(Beginning of Data for this exercise)

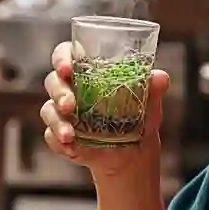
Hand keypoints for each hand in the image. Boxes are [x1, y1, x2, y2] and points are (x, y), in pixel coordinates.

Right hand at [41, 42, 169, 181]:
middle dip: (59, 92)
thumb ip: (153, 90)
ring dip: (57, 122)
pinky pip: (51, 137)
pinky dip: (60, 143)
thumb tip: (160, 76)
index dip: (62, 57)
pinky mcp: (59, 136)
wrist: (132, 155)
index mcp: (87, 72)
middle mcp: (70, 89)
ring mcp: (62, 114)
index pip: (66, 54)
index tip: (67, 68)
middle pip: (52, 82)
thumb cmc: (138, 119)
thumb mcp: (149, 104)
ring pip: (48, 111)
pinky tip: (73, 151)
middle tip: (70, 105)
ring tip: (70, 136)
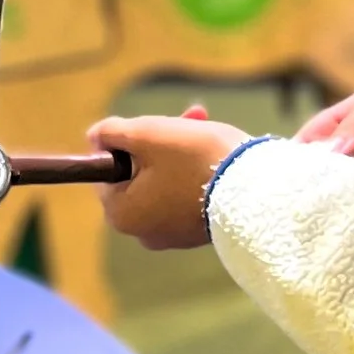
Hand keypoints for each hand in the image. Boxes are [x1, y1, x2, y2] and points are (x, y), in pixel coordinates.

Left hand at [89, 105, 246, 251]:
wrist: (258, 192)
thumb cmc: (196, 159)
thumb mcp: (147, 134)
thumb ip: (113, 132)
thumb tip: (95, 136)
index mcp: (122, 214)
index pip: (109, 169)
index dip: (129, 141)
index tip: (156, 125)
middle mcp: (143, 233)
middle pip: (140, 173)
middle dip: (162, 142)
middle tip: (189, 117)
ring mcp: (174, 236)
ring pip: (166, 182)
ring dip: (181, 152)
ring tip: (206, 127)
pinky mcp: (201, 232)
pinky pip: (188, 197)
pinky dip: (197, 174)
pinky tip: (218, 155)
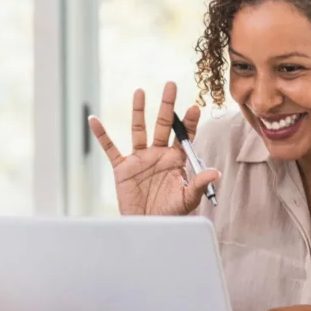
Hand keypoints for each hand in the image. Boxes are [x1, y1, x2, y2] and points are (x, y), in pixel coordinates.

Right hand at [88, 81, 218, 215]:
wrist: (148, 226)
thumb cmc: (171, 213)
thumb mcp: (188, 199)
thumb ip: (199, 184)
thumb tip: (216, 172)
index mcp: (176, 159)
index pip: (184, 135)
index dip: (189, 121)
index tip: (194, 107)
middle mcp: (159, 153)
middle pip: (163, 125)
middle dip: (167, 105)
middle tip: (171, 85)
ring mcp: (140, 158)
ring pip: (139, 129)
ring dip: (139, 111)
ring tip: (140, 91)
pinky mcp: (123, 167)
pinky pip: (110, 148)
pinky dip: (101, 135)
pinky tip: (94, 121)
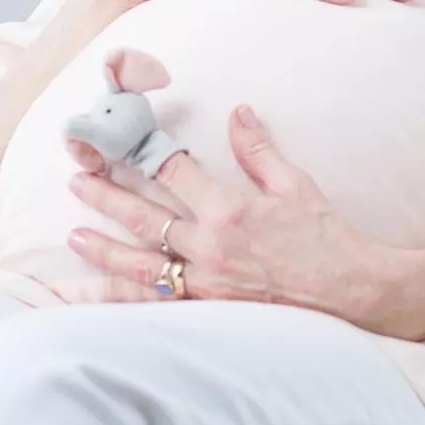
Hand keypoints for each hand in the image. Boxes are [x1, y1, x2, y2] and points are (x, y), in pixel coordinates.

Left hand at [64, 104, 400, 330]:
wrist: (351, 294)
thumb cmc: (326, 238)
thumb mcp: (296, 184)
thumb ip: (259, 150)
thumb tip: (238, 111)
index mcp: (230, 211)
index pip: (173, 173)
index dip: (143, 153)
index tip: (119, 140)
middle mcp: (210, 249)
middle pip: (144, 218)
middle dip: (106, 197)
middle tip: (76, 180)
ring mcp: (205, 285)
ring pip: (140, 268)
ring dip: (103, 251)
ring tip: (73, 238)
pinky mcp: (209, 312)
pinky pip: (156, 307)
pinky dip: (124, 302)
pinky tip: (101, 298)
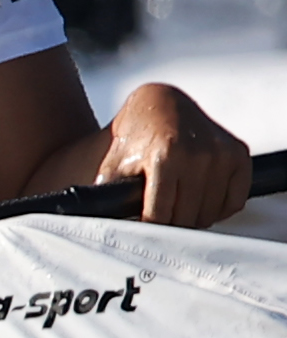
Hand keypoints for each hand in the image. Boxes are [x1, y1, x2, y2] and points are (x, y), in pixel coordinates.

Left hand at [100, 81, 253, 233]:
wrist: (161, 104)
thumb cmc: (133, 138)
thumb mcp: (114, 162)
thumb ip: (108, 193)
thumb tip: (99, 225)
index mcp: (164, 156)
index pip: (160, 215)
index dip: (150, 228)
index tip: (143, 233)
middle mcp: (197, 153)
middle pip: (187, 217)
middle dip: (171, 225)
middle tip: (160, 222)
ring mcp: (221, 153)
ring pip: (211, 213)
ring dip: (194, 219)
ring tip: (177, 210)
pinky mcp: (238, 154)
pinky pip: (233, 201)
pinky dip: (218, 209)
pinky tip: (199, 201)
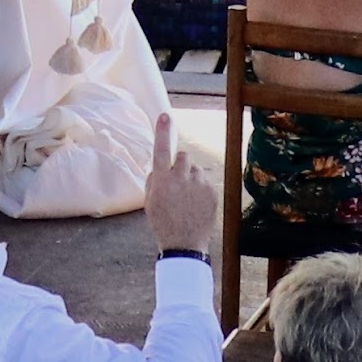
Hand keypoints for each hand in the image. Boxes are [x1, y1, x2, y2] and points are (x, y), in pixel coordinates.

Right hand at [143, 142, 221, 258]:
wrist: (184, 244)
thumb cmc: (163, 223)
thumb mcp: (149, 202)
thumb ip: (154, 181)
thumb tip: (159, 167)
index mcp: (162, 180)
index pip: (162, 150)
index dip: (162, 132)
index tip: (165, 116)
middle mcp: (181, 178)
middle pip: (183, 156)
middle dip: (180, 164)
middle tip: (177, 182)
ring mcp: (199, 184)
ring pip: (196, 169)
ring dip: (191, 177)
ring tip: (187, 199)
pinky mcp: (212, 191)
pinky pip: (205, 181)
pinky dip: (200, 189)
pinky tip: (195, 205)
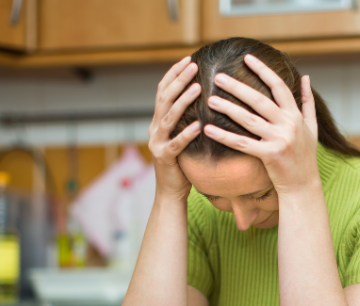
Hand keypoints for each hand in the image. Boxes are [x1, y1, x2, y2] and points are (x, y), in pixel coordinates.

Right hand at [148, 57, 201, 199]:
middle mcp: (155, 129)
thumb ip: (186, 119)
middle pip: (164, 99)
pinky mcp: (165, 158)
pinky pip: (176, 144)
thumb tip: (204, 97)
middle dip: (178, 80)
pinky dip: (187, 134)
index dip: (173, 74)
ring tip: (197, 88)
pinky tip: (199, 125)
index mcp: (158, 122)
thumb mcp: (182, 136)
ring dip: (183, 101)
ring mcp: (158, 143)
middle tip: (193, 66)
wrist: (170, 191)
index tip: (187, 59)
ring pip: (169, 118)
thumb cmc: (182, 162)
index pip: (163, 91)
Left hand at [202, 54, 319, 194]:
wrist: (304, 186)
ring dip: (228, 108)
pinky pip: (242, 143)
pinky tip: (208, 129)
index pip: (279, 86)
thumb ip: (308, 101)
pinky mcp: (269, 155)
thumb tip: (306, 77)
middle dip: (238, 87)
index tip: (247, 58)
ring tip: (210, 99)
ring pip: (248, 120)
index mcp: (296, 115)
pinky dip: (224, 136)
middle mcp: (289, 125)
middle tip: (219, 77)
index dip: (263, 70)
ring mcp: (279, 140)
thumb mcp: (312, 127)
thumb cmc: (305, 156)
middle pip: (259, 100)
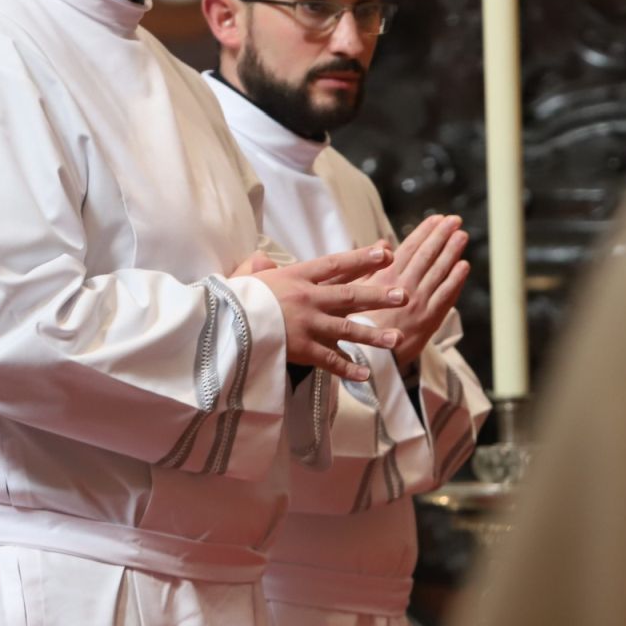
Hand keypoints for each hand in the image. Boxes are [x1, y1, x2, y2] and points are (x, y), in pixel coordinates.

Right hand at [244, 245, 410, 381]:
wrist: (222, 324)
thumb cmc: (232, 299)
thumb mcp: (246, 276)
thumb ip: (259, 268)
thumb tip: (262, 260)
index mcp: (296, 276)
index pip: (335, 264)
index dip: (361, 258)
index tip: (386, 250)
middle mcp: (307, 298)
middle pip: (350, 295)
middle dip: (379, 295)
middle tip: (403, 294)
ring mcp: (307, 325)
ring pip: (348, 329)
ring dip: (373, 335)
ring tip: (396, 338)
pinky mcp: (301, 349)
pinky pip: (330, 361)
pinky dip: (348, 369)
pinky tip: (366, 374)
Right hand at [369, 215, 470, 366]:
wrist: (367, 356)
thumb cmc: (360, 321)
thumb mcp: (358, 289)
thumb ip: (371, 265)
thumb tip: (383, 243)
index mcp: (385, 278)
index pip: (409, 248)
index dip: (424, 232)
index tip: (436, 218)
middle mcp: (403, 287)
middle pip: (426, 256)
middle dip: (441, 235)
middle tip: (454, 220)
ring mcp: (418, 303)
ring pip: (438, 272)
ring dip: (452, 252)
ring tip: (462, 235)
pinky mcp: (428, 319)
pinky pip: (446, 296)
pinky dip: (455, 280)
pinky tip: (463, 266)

(End of Data for this exercise)
(Beginning of Data for this exercise)

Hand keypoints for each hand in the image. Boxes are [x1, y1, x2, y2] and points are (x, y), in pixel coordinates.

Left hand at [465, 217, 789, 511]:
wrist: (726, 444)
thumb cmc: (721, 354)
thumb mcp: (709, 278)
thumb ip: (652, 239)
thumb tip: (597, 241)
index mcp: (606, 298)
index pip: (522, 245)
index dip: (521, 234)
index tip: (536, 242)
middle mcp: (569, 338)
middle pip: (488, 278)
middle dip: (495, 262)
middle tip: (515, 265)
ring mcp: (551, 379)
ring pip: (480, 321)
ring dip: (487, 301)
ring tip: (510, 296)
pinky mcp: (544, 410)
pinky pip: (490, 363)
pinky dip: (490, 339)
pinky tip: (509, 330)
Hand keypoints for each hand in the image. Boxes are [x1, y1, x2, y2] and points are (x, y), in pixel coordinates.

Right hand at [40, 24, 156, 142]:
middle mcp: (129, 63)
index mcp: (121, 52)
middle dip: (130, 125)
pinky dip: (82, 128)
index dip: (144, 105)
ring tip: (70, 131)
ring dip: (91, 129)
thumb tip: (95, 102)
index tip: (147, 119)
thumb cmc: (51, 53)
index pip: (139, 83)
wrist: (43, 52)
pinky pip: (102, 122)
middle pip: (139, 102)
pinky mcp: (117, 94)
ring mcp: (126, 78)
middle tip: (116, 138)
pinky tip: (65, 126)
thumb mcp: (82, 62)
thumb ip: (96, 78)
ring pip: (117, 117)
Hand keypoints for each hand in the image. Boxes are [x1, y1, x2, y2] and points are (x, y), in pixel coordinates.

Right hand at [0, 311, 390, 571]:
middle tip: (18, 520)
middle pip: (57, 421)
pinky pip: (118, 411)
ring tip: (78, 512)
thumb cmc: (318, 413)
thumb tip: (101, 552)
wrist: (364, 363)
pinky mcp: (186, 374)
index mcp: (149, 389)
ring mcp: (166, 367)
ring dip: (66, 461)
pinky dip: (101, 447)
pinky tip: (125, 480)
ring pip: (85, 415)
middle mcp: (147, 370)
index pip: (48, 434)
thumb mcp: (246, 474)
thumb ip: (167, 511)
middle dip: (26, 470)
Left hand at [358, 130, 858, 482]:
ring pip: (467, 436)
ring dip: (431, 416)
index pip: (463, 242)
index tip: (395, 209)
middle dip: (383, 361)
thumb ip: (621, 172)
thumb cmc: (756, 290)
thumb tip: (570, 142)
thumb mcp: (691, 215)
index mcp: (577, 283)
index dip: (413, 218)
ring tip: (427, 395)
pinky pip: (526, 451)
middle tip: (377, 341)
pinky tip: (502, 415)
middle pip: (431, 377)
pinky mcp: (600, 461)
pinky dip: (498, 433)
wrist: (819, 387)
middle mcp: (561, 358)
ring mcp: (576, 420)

(End of Data for this exercise)

> **What this task involves**
From the data above, retype only the lines starting with the line with "ring dip: (181, 152)" and going on through the line with "ring dip: (194, 219)", exactly, leaving out the pictures.

> **Reply**
ring dip: (181, 152)
ring tip: (206, 127)
pinky mcp: (201, 232)
pinky pip: (188, 197)
pinky dip: (197, 174)
pinky tip: (218, 155)
Hand keypoints for each hand in the image. Boxes are [x1, y1, x2, y2] and points are (x, y), in pixel coordinates.

Right hand at [88, 81, 218, 215]:
wrist: (148, 226)
thumb cmc: (171, 213)
thumb mcp: (188, 199)
thumb ip: (199, 184)
thumb tip: (216, 172)
index mcp: (176, 159)
index pip: (184, 135)
index dip: (189, 121)
index tip: (194, 107)
middle mcp: (159, 153)
middle pip: (163, 125)
middle dip: (167, 105)
middle tip: (171, 85)
ring mcp: (140, 158)
ring pip: (139, 129)
ring dip: (139, 111)
ring tip: (140, 91)
pinky mcp: (123, 167)
pinky pip: (110, 148)
pinky dip: (101, 135)
pinky tip: (94, 121)
Hand keypoints for each hand in the image. Boxes are [x1, y1, x2, y2] and points are (x, y), in pixel coordinates.

Left hand at [64, 104, 400, 330]:
wrist: (351, 294)
thumb cmc: (326, 238)
thumb mcp: (296, 184)
thumb ip: (259, 150)
thumb tip: (238, 111)
index mcp: (230, 211)
index pip: (173, 173)
index dip: (143, 153)
index tip: (119, 140)
middle mcp: (210, 249)
middle pip: (144, 218)
middle dip: (106, 197)
middle tip: (76, 180)
ring mcp: (205, 285)
ring pip: (140, 268)
ring dip: (103, 251)
ring tip: (73, 238)
pinky mcp: (209, 312)
pinky pip: (156, 307)
pinky dip: (124, 302)
pinky tip: (101, 298)
Hand keypoints for each hand in the image. Boxes are [x1, y1, x2, y2] and points are (x, y), in pixel coordinates.

Left hand at [100, 81, 253, 233]:
wrist: (161, 104)
thumb cmc: (133, 138)
thumb mcp: (114, 162)
thumb ip: (108, 193)
thumb tip: (99, 225)
index mcp: (164, 156)
index pip: (160, 215)
index dip: (150, 228)
index tip: (143, 233)
middle mcp: (197, 153)
middle pip: (187, 217)
middle dip: (171, 225)
middle tip: (160, 222)
ring mcp: (221, 153)
ring pip: (211, 213)
ring dip: (194, 219)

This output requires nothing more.